[Saved data entries]
_____
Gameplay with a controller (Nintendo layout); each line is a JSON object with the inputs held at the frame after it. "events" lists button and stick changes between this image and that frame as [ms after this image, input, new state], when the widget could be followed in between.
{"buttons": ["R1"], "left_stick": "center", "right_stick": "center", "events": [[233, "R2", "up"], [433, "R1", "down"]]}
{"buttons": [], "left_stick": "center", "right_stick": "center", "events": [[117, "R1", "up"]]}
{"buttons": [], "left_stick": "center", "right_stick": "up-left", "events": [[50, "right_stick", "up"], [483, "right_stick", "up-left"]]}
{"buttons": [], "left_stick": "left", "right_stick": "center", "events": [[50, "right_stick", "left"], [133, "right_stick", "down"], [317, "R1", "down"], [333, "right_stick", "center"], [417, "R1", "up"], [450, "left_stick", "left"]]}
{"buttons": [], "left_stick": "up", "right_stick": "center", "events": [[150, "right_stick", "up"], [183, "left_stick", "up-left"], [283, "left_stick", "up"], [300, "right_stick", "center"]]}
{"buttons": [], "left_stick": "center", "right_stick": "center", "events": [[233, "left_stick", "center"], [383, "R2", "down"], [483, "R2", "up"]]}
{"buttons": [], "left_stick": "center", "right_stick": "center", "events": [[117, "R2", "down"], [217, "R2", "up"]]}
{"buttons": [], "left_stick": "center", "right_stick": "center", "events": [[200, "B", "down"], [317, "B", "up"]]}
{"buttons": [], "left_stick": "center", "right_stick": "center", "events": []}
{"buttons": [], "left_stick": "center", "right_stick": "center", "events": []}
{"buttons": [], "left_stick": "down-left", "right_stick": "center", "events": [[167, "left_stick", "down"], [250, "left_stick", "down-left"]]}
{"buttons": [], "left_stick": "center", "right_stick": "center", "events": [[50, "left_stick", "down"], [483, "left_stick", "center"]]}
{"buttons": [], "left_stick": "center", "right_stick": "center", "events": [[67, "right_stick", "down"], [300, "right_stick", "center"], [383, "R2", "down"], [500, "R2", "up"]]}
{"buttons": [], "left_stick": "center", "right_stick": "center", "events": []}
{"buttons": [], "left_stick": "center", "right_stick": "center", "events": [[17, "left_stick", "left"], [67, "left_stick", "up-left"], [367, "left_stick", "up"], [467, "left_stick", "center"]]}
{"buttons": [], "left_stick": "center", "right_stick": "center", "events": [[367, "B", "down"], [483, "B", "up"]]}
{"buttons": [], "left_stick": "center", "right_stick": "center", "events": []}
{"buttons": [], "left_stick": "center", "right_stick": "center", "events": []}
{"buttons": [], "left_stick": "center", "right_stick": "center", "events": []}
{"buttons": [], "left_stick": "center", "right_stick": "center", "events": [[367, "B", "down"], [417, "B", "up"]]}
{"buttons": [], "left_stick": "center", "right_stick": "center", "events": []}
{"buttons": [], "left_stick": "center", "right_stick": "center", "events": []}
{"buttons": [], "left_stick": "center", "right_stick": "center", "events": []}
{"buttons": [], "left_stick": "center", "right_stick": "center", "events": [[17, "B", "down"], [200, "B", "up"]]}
_____
● **INSTRUCTIONS FOR THE TASK**
Restate the records above word for word, omitting nothing.

● **TASK ANSWER**
Gameplay with a controller (Nintendo layout); each line is a JSON object with the inputs held at the frame after it. "events" lists button and stick changes between this image and that frame as [ms after this image, input, new state], when the widget could be followed in between.
{"buttons": ["R1"], "left_stick": "center", "right_stick": "center", "events": [[233, "R2", "up"], [433, "R1", "down"]]}
{"buttons": [], "left_stick": "center", "right_stick": "center", "events": [[117, "R1", "up"]]}
{"buttons": [], "left_stick": "center", "right_stick": "up-left", "events": [[50, "right_stick", "up"], [483, "right_stick", "up-left"]]}
{"buttons": [], "left_stick": "left", "right_stick": "center", "events": [[50, "right_stick", "left"], [133, "right_stick", "down"], [317, "R1", "down"], [333, "right_stick", "center"], [417, "R1", "up"], [450, "left_stick", "left"]]}
{"buttons": [], "left_stick": "up", "right_stick": "center", "events": [[150, "right_stick", "up"], [183, "left_stick", "up-left"], [283, "left_stick", "up"], [300, "right_stick", "center"]]}
{"buttons": [], "left_stick": "center", "right_stick": "center", "events": [[233, "left_stick", "center"], [383, "R2", "down"], [483, "R2", "up"]]}
{"buttons": [], "left_stick": "center", "right_stick": "center", "events": [[117, "R2", "down"], [217, "R2", "up"]]}
{"buttons": [], "left_stick": "center", "right_stick": "center", "events": [[200, "B", "down"], [317, "B", "up"]]}
{"buttons": [], "left_stick": "center", "right_stick": "center", "events": []}
{"buttons": [], "left_stick": "center", "right_stick": "center", "events": []}
{"buttons": [], "left_stick": "down-left", "right_stick": "center", "events": [[167, "left_stick", "down"], [250, "left_stick", "down-left"]]}
{"buttons": [], "left_stick": "center", "right_stick": "center", "events": [[50, "left_stick", "down"], [483, "left_stick", "center"]]}
{"buttons": [], "left_stick": "center", "right_stick": "center", "events": [[67, "right_stick", "down"], [300, "right_stick", "center"], [383, "R2", "down"], [500, "R2", "up"]]}
{"buttons": [], "left_stick": "center", "right_stick": "center", "events": []}
{"buttons": [], "left_stick": "center", "right_stick": "center", "events": [[17, "left_stick", "left"], [67, "left_stick", "up-left"], [367, "left_stick", "up"], [467, "left_stick", "center"]]}
{"buttons": [], "left_stick": "center", "right_stick": "center", "events": [[367, "B", "down"], [483, "B", "up"]]}
{"buttons": [], "left_stick": "center", "right_stick": "center", "events": []}
{"buttons": [], "left_stick": "center", "right_stick": "center", "events": []}
{"buttons": [], "left_stick": "center", "right_stick": "center", "events": []}
{"buttons": [], "left_stick": "center", "right_stick": "center", "events": [[367, "B", "down"], [417, "B", "up"]]}
{"buttons": [], "left_stick": "center", "right_stick": "center", "events": []}
{"buttons": [], "left_stick": "center", "right_stick": "center", "events": []}
{"buttons": [], "left_stick": "center", "right_stick": "center", "events": []}
{"buttons": [], "left_stick": "center", "right_stick": "center", "events": [[17, "B", "down"], [200, "B", "up"]]}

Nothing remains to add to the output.